- _Tasks and exercises_
1 - From the module specification below, write out word for word the passage that opens with "Module configuration is" and stops after "(resolution 1.5 mV)".
2 - List each connector named under "Connectors" in the module specification below, with the pin count or type given for each.
** Start Passage provided **
Module configuration is done via USB by using a dedicated computer program. It
also allows for changing the parameters using the Modbus protocol.
Technical Specification
Power Supply | Voltage | 10-38 V DC; 10-28 V AC |
---|
Power consumption (with active Modbus transmission and high state on all
inputs)| 1 W at 24 V DC
2 VA at 24 V AC
Isolation| Isolation between power supply and I/O| 1000 V DC
Analog Outputs| No. of outputs| 1
Voltage output| 0 V – 10 V (resolution 1.5 mV)
Max. load current 0-10 V 5 mA
Accuracy ± 2%
Current output| 0 mA – 20 mA (resolution 5 μA)
4 mA – 20 mA (value in ‰ – 1000 steps) (resolution 16 μA)
Max. resistance 500 ohm
Accuracy ±1%
Output resolution| 12 bits
DAC time processing| 16 ms/channel
Digital Inputs| No. of inputs| 2
---|---|---
Voltage range| 0-36 V
Low state “0”| 0-3 V
High state “1”| 6-36 V
Input impedance| 4 kΩ
Isolation| 1500 Vrms
Input Type| PNP or NPN
Counters| No. of counters| 2
Resolution| 32-bit
Frequency| 1 kHz (max.)
Impulse width| 500 μs (min.)
Temperature| Work| -20 °C to +65°C
Storage| -40 °C to +85°C
Connectors| Power supply| 3 pin
Communication| 3 pin
Inputs| 2 x 3 pin
Configuration| mini USB
Size| Height| 90 mm
Length| 56.4 mm
Width| 17.5 mm
Interface| RS485| Up to 128 devices
Dimensions
The appearance and dimensions of the module are shown below. The module is mounted directly to the rail in the DIN industry standard. Power connectors, communication and IOs are at the bottom and top of the module. USB connector configuration and indicators located on the front of the module.
- Figure 1. Dimensions
Communication
Grounding and Shielding
In most cases, I/O modules will be installed in an enclosure along with the
other devices, which generate electromagnetic radiation. Relays, contactors,
transformers, motor invertors, etc., are examples of such devices. Radiation
can induce electrical noise into both power and signal lines, as well as
direct radiation into the module. Whether or not the SfAR modules are immune
to such effects, the interferences must be suppressed at
their source if possible to ensure the proper functioning of the entire
system. Appropriate grounding, shielding and other protective steps should be
taken at the installation stage to prevent these effects. It is recommended to
at least follow the rules below:
- line power cables must be routed with spatial separation from signal and data transmission cables;
- analog and digital signal cables should also be separated;
- it is recommended to use shielded cables for analog signals, cable shields should not be interrupted by intermediate terminals;
- the shielding should be earthed directly after the cable enters the cabinet.
It is recommended to install interference suppressors when switching inductive loads (e.g., coils of contactors, relays, solenoid valves). RC snubbers or varistors are suitable for AC voltage and freewheeling diodes for DC voltage loads. The suppressing elements must be connected as close to the coil as possible.
** End Passage provided **
** Start Data shown **
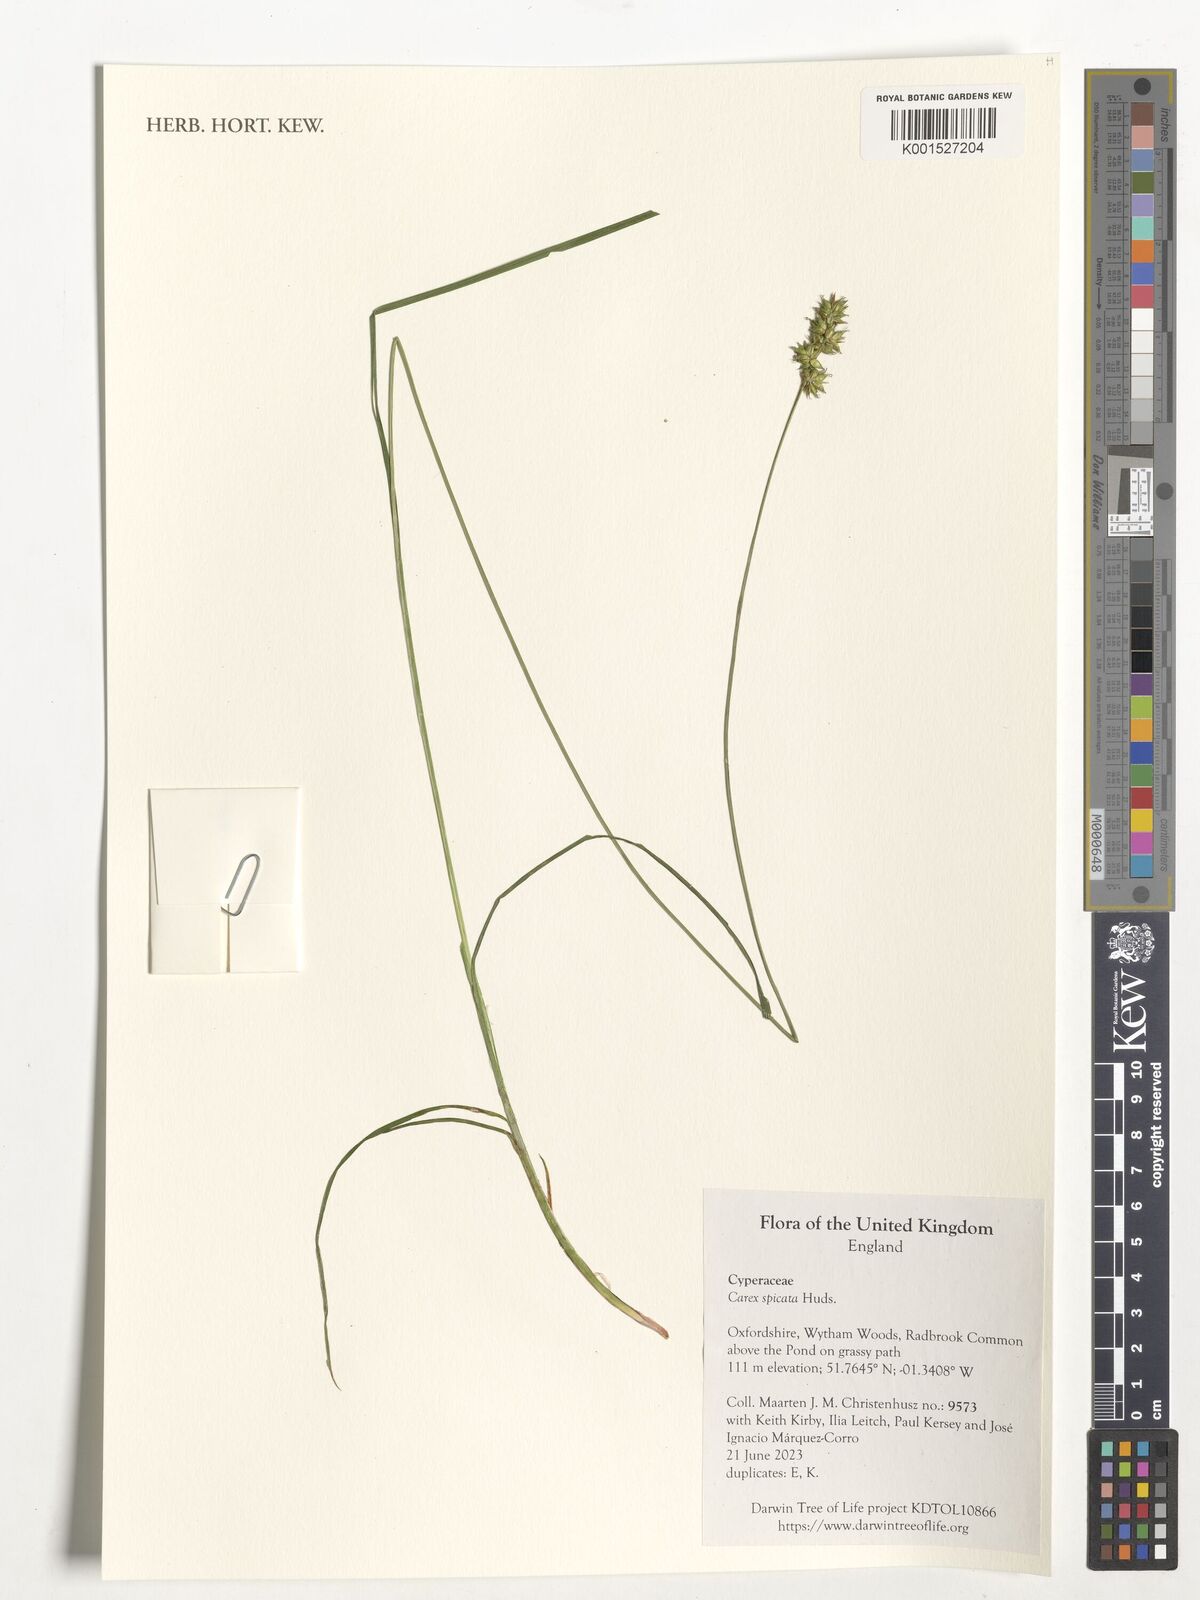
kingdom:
** End Data shown **
- _Per-task answers_
1 -
Module configuration is done via USB by using a dedicated computer program. It
also allows for changing the parameters using the Modbus protocol.
Technical Specification
Power Supply | Voltage | 10-38 V DC; 10-28 V AC |
---|
Power consumption (with active Modbus transmission and high state on all
inputs)| 1 W at 24 V DC
2 VA at 24 V AC
Isolation| Isolation between power supply and I/O| 1000 V DC
Analog Outputs| No. of outputs| 1
Voltage output| 0 V – 10 V (resolution 1.5 mV)

2 -
- Power supply: 3 pin
- Communication: 3 pin
- Inputs: 2 x 3 pin
- Configuration: mini USB